Not even a year after its release, Bioware’s “Star Wars: The Old Republic” is going free to play. Falling under one million subscribers, “SWOTOR” did not live up to expectations and soon fell into the pit that every MMORPG seems to find today.
With three years of anticipation, “SWOTOR” promised to deliver a massive multiplayer experience that included an iconic “Bioware” style story with choices, alignments and characters. It also promised to make the multiplayer world more accessible to single-player mindsets by allowing a player to have computer controlled allies. These things were well executed and generally well received, but there was just one thing that broke the deal.
Combat in “SWOTOR” is exactly how it is in “World of Warcraft.” The player inputs skills via the numbers on the top of a keyboard and watches a cool down timer, then rinse and repeat. “World of Warcraft” may be a popular game, but nearly every game that copies its formula fails.
Meanwhile, the only people who are looking to play a new MMORPG most likely don’t like current ones, so borrowing from an existing one will only hurt a title.
I personally was very excited for the game and pre-ordered it for when it came out. I loved the way the story felt and the way it looked. However, the combat was extremely boring and not different at all, unlike the rest of the game.
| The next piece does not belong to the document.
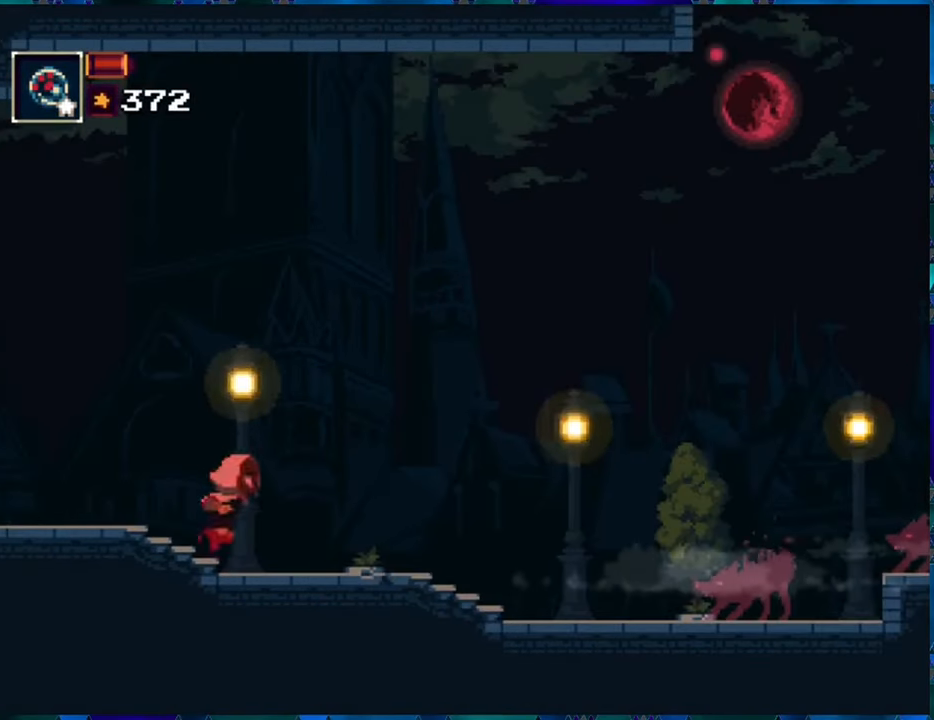
{"buttons": ["R1", "DPAD_DOWN"], "left_stick": "center", "right_stick": "center", "events": [[283, "DPAD_DOWN", "down"], [317, "DPAD_RIGHT", "up"], [367, "R1", "up"], [483, "R1", "down"]]}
It disheartens me to see a “Bioware” product do poorly as I have been a fan of them for a long time, but this goes to show that if the MMORPG scene is going to be broken into, innovation must occur. What I wouldn’t have given to be able to actually swing a light saber or shoot a blaster with a click like in a game like “Skyrim,” but still set in the same exact setting as the current game.
This isn’t to say free to play games are all bad, but when a game comes out with a subscription model and it very quickly drops that to entice players, there is obviously a core problem with it. Hopefully “Bioware” is able to pull this game out of the pit and make it worth playing again, as I am sure they’re capable of doing.